給定文章:
---

# 2023 Homework2 (quiz1)
contributed by < `Cuda-Chen` >
[2023 summer quiz1 題目](https://hackmd.io/@sysprog/linux2023-summer-quiz1)
[source code hosted on GitHub](https://github.com/Cuda-Chen/linux-2023-summer/tree/main/hw2)
### futex 介紹
在 concurrency programming 中,我們可以使用 mutux + cond var 來防止 race condition。 然此種作法會需要兩個 wait 加上兩個 wake ,並且以上四次動作需要 syscall,造成效能浪費。

---

資料列:
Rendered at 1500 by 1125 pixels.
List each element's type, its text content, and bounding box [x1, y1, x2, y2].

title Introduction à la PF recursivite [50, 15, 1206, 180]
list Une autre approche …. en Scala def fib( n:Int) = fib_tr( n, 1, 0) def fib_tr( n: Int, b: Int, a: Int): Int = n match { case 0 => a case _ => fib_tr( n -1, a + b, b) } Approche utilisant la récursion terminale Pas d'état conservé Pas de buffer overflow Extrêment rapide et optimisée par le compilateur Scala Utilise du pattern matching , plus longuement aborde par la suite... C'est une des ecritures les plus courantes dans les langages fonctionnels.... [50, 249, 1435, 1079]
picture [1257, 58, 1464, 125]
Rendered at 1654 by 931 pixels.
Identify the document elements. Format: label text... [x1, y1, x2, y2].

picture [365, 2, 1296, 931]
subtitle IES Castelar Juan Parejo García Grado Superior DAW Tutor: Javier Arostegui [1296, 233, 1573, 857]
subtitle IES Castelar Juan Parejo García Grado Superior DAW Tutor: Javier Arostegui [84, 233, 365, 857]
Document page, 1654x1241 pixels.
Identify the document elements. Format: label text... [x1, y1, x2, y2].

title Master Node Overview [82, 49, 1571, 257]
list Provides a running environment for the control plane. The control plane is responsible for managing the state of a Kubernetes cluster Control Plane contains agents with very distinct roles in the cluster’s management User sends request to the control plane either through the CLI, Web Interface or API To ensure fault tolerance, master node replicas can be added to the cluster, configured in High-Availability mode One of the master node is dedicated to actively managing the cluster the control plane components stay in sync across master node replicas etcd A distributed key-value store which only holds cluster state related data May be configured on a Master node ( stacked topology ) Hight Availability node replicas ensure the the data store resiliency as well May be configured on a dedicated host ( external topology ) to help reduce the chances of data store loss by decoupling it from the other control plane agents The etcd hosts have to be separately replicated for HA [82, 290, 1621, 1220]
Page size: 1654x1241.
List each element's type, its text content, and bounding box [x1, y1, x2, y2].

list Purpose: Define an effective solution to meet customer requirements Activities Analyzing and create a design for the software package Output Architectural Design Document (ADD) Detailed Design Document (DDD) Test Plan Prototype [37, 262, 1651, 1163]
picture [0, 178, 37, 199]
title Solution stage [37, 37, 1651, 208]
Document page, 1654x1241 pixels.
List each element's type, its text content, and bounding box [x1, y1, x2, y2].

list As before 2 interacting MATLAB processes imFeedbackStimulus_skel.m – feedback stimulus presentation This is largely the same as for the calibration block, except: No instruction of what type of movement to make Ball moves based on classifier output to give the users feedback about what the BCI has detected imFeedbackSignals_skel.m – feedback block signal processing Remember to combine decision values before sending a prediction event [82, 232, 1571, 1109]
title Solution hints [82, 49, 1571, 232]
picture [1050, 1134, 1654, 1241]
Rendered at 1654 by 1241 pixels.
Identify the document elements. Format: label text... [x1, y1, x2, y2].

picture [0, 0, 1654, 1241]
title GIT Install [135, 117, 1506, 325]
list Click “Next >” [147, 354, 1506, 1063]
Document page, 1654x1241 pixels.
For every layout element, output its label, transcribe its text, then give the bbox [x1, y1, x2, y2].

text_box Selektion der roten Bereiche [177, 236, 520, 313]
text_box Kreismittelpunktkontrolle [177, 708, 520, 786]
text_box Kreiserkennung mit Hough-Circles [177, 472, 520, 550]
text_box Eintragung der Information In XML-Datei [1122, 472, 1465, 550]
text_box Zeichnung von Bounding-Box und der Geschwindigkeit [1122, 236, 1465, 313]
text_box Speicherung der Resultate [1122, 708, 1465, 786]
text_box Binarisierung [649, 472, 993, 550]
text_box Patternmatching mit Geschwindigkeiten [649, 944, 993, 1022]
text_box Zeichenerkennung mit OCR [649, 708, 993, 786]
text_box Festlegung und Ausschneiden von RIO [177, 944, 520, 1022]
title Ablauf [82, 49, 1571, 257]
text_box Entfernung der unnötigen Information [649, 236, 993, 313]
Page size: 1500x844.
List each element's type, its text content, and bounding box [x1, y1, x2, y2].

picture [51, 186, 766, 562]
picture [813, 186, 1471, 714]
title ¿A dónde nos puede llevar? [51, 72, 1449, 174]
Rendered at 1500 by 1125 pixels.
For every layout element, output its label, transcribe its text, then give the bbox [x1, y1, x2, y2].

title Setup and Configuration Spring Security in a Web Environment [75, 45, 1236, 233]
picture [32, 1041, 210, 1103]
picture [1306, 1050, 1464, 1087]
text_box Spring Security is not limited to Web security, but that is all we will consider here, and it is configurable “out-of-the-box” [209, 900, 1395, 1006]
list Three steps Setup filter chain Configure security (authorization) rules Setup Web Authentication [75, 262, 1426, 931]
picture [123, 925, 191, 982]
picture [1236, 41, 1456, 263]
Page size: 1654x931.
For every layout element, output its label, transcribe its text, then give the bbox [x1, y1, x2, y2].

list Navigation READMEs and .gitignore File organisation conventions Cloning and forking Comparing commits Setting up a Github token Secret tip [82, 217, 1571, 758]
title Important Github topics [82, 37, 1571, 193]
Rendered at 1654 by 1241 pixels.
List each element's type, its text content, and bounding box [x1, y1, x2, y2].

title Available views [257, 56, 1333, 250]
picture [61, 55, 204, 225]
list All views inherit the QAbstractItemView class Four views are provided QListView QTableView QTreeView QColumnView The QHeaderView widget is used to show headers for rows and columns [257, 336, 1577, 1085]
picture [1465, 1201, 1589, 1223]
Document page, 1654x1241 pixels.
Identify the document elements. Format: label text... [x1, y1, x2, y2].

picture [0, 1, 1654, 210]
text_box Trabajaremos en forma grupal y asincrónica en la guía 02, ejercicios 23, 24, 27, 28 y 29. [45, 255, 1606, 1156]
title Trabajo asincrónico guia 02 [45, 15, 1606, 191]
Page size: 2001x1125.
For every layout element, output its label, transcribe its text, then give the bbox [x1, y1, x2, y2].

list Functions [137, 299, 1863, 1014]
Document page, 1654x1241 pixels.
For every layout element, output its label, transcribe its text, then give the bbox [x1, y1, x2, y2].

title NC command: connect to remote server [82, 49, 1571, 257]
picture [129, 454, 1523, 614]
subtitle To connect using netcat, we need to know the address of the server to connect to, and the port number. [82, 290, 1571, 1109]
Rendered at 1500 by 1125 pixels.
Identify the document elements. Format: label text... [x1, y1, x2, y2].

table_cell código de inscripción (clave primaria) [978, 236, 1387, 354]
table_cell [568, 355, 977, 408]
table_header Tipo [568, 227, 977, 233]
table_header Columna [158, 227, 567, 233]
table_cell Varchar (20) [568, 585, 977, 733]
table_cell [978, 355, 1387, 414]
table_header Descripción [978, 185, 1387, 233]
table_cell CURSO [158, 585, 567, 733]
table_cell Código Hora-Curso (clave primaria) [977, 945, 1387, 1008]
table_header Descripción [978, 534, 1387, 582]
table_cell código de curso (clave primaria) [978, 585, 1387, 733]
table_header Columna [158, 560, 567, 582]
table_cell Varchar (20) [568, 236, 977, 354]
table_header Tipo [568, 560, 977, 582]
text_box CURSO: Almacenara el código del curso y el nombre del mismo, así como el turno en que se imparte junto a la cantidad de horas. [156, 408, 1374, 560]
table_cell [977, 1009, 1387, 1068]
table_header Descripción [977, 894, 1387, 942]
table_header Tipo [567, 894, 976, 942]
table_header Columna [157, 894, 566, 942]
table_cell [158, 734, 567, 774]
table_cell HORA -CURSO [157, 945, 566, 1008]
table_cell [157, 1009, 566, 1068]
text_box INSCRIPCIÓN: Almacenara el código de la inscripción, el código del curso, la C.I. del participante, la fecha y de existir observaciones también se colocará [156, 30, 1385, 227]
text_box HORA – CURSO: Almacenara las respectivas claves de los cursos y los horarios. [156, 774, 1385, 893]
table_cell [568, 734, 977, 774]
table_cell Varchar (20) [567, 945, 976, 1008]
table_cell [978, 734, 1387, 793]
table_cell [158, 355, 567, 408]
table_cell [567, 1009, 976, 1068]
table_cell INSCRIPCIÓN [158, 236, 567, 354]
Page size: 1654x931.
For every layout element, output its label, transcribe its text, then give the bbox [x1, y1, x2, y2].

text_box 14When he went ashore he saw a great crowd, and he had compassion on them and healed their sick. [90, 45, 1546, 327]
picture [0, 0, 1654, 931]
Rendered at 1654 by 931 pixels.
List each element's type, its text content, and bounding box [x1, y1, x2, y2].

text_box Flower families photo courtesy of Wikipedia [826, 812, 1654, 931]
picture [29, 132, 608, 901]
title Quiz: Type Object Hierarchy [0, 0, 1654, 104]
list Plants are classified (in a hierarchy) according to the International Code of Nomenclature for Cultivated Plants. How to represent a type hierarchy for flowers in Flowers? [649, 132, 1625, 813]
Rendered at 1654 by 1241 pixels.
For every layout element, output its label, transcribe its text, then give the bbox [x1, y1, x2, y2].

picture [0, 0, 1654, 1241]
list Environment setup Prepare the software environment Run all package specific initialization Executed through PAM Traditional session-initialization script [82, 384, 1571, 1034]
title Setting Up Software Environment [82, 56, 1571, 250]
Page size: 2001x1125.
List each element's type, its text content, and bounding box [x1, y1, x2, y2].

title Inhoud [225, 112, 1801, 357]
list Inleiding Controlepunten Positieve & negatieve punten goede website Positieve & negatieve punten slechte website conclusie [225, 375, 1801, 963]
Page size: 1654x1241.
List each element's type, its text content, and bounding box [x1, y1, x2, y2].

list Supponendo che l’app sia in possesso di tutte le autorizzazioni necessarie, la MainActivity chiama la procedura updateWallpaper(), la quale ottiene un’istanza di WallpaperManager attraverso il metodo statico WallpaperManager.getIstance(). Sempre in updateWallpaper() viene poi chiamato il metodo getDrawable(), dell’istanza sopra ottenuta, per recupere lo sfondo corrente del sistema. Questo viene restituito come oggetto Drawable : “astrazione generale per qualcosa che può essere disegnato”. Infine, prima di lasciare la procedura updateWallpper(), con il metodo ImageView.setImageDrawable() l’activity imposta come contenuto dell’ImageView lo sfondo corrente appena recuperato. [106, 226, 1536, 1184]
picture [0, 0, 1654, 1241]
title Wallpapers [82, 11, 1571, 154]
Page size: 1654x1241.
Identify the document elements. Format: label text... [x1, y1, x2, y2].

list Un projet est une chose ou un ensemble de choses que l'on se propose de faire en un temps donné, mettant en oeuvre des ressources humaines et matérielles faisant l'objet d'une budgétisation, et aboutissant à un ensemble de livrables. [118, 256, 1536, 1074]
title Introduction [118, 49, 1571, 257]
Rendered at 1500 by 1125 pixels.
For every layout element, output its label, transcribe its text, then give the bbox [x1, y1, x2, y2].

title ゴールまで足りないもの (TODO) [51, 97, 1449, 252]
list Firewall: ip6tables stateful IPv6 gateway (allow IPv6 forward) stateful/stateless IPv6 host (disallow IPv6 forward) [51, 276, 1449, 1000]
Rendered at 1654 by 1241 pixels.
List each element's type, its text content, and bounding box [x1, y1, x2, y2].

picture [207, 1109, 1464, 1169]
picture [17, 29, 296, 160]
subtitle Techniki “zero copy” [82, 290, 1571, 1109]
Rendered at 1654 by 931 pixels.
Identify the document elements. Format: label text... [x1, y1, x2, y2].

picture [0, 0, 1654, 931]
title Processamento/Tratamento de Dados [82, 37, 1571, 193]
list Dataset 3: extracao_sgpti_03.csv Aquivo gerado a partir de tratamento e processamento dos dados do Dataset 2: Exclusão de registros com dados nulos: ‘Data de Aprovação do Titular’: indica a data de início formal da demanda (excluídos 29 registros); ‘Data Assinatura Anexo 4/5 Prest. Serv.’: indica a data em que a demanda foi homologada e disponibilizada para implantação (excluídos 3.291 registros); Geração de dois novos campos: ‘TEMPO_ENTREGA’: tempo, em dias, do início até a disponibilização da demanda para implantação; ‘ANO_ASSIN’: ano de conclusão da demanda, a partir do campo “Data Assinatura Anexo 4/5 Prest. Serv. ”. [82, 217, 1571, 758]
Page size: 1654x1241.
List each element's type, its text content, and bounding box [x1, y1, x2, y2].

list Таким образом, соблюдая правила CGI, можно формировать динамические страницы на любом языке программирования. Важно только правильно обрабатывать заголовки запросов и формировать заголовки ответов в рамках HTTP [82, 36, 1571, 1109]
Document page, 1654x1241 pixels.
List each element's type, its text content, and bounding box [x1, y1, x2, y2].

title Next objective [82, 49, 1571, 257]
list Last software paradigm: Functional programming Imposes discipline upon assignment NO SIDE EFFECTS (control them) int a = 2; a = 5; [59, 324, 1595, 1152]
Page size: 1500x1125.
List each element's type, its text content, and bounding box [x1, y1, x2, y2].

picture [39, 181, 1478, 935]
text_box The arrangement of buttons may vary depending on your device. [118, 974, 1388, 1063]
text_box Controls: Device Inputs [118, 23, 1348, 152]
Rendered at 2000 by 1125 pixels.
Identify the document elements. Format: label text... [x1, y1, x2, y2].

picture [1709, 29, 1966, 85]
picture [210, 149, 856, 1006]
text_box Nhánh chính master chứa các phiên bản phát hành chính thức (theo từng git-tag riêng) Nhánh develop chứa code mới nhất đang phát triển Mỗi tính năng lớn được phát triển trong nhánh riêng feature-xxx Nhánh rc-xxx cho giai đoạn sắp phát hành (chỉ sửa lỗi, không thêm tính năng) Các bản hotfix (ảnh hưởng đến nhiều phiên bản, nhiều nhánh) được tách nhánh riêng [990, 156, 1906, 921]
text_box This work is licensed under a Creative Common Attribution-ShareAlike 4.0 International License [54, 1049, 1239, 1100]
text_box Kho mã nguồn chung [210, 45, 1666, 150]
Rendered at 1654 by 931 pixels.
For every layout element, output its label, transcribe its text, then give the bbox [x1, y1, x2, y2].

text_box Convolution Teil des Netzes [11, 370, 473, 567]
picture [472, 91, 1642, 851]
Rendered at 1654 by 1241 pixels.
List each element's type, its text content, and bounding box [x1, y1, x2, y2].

---

作業要求 1:
把資料列從開頭到含有 "picture [1257, 58, 1464, 125]" 的那一行輸出成 JSON 字串列表，每行對應一個字串，略去空行，頭尾兩行都要算進去。
作業要求 2:
接著那篇介紹 futex 的文章往下寫，從它最後一句之後開始。

輸出結果 1:
[
  "Rendered at 1500 by 1125 pixels.",
  "List each element's type, its text content, and bounding box [x1, y1, x2, y2].",
  "title Introduction à la PF recursivite [50, 15, 1206, 180]",
  "list Une autre approche …. en Scala def fib( n:Int) = fib_tr( n, 1, 0) def fib_tr( n: Int, b: Int, a: Int): Int = n match { case 0 => a case _ => fib_tr( n -1, a + b, b) } Approche utilisant la récursion terminale Pas d'état conservé Pas de buffer overflow Extrêment rapide et optimisée par le compilateur Scala Utilise du pattern matching , plus longuement aborde par la suite... C'est une des ecritures les plus courantes dans les langages fonctionnels.... [50, 249, 1435, 1079]",
  "picture [1257, 58, 1464, 125]"
]

輸出結果 2:
為了增進效能,Linux 提供 futex(fast userspace mutex),讓相關的操作可以在 userspace 進行,減少 syscall 的次數;亦提供 requeue 功能,將二個佇列之間的執行緒縮減為一次呼叫,減少競爭 mutex lock 的次數,進而提昇效能。
## 測驗 `1`
### 測驗 `1` - 1
#### 測試方法
(待補)
#### 運作原理
這個程式是計算於 coputation graph 中每個 node 之執行時間。
需要修改之地方分佈在 `cond.h` 以及 `mutex.h` 中,所以我們接下來看這兩個檔案。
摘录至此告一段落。